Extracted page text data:

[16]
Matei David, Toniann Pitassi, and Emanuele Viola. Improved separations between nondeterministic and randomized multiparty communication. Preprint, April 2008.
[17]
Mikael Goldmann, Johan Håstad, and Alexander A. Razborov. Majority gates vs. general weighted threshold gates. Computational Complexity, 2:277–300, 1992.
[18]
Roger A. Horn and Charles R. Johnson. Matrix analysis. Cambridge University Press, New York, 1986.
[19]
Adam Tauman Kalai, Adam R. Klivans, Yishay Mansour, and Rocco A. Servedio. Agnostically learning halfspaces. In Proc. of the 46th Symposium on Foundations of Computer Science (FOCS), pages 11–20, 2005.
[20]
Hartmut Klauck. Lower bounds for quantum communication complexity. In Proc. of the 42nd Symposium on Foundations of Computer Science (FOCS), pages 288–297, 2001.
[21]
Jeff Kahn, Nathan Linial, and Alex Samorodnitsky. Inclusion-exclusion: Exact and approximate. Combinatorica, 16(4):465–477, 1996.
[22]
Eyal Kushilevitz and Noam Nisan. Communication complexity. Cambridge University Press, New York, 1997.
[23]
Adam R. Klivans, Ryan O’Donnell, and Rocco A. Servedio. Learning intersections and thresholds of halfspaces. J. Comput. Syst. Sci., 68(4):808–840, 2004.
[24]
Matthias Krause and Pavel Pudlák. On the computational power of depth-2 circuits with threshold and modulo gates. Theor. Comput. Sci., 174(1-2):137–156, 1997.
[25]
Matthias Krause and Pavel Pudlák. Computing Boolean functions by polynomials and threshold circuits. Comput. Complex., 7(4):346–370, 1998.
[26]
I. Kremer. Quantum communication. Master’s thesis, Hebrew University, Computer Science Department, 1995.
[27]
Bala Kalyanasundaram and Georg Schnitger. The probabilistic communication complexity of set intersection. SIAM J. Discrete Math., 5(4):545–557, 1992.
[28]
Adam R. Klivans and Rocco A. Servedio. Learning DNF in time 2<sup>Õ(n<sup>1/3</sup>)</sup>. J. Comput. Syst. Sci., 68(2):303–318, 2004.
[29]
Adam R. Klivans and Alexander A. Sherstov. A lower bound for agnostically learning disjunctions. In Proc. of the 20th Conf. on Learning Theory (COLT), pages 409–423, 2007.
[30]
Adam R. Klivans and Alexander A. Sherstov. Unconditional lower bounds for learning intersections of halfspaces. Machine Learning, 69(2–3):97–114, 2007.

> [Task directions]: Every line of the data above should be reproduced word for word.

> [Completed task]:
[16]
Matei David, Toniann Pitassi, and Emanuele Viola. Improved separations between nondeterministic and randomized multiparty communication. Preprint, April 2008.
[17]
Mikael Goldmann, Johan Håstad, and Alexander A. Razborov. Majority gates vs. general weighted threshold gates. Computational Complexity, 2:277–300, 1992.
[18]
Roger A. Horn and Charles R. Johnson. Matrix analysis. Cambridge University Press, New York, 1986.
[19]
Adam Tauman Kalai, Adam R. Klivans, Yishay Mansour, and Rocco A. Servedio. Agnostically learning halfspaces. In Proc. of the 46th Symposium on Foundations of Computer Science (FOCS), pages 11–20, 2005.
[20]
Hartmut Klauck. Lower bounds for quantum communication complexity. In Proc. of the 42nd Symposium on Foundations of Computer Science (FOCS), pages 288–297, 2001.
[21]
Jeff Kahn, Nathan Linial, and Alex Samorodnitsky. Inclusion-exclusion: Exact and approximate. Combinatorica, 16(4):465–477, 1996.
[22]
Eyal Kushilevitz and Noam Nisan. Communication complexity. Cambridge University Press, New York, 1997.
[23]
Adam R. Klivans, Ryan O’Donnell, and Rocco A. Servedio. Learning intersections and thresholds of halfspaces. J. Comput. Syst. Sci., 68(4):808–840, 2004.
[24]
Matthias Krause and Pavel Pudlák. On the computational power of depth-2 circuits with threshold and modulo gates. Theor. Comput. Sci., 174(1-2):137–156, 1997.
[25]
Matthias Krause and Pavel Pudlák. Computing Boolean functions by polynomials and threshold circuits. Comput. Complex., 7(4):346–370, 1998.
[26]
I. Kremer. Quantum communication. Master’s thesis, Hebrew University, Computer Science Department, 1995.
[27]
Bala Kalyanasundaram and Georg Schnitger. The probabilistic communication complexity of set intersection. SIAM J. Discrete Math., 5(4):545–557, 1992.
[28]
Adam R. Klivans and Rocco A. Servedio. Learning DNF in time 2<sup>Õ(n<sup>1/3</sup>)</sup>. J. Comput. Syst. Sci., 68(2):303–318, 2004.
[29]
Adam R. Klivans and Alexander A. Sherstov. A lower bound for agnostically learning disjunctions. In Proc. of the 20th Conf. on Learning Theory (COLT), pages 409–423, 2007.
[30]
Adam R. Klivans and Alexander A. Sherstov. Unconditional lower bounds for learning intersections of halfspaces. Machine Learning, 69(2–3):97–114, 2007.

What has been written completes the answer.